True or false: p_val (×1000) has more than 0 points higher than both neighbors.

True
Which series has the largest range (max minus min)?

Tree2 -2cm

==

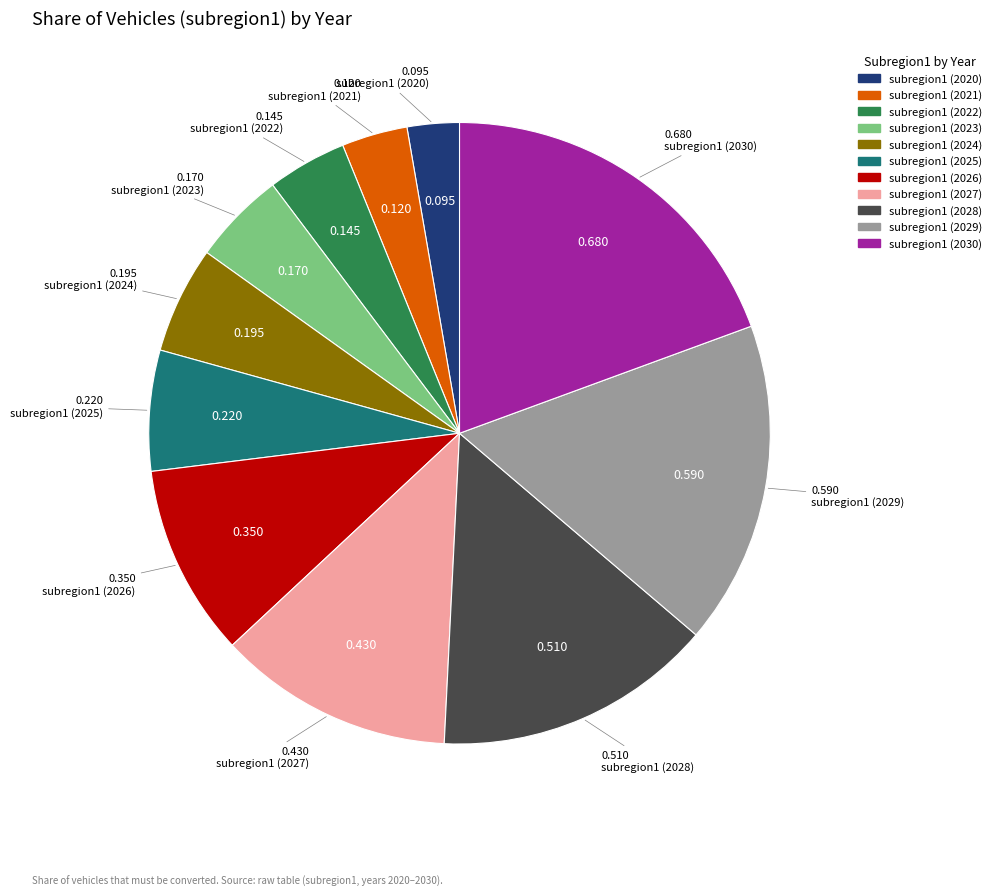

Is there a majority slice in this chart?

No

==

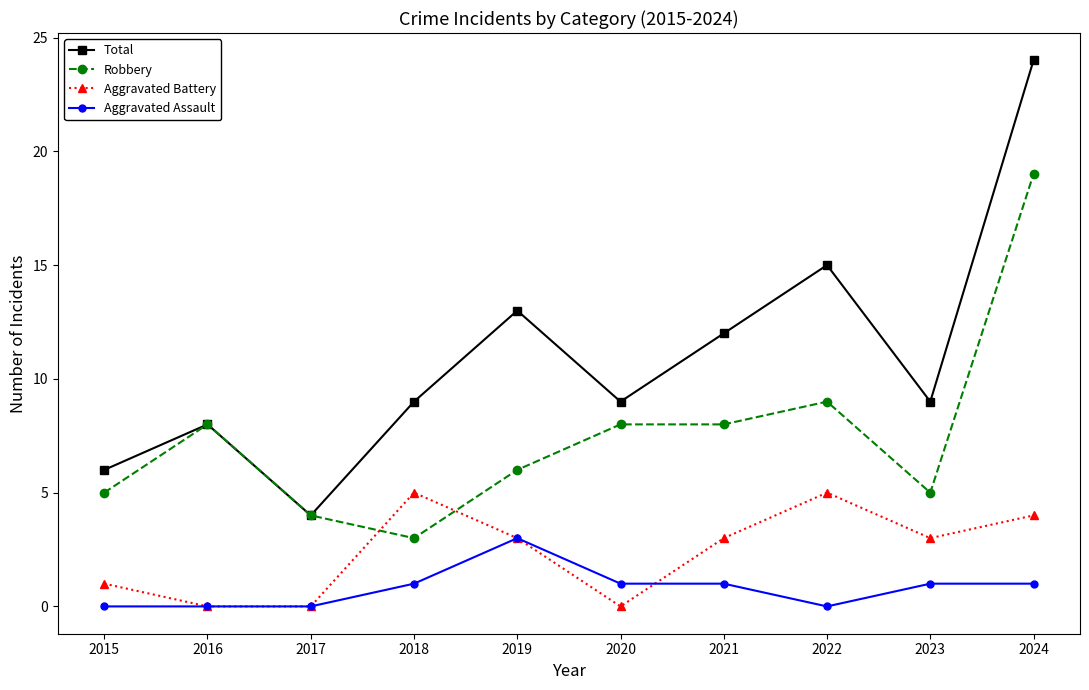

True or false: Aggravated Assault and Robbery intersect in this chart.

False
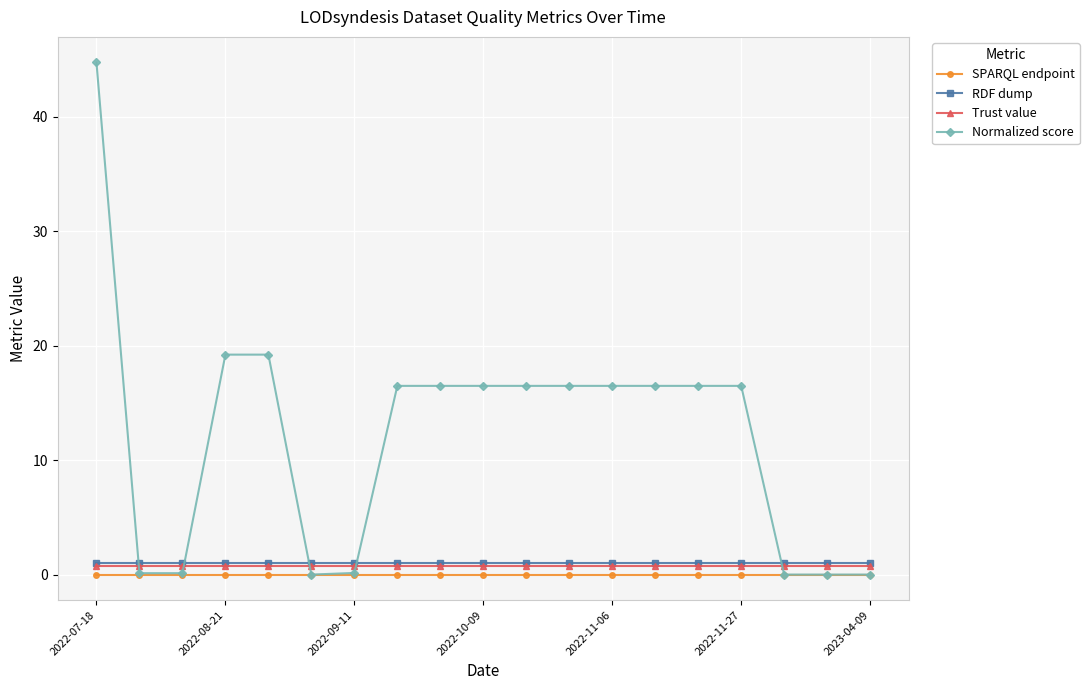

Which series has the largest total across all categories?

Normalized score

_Problem_: Could you copy out word for word the material that begins at the line containing "True or false: p_val" and stops after the line containing "Which series has the largest range"?

_Task output_:
True or false: p_val (×1000) has more than 0 points higher than both neighbors.

True
Which series has the largest range (max minus min)?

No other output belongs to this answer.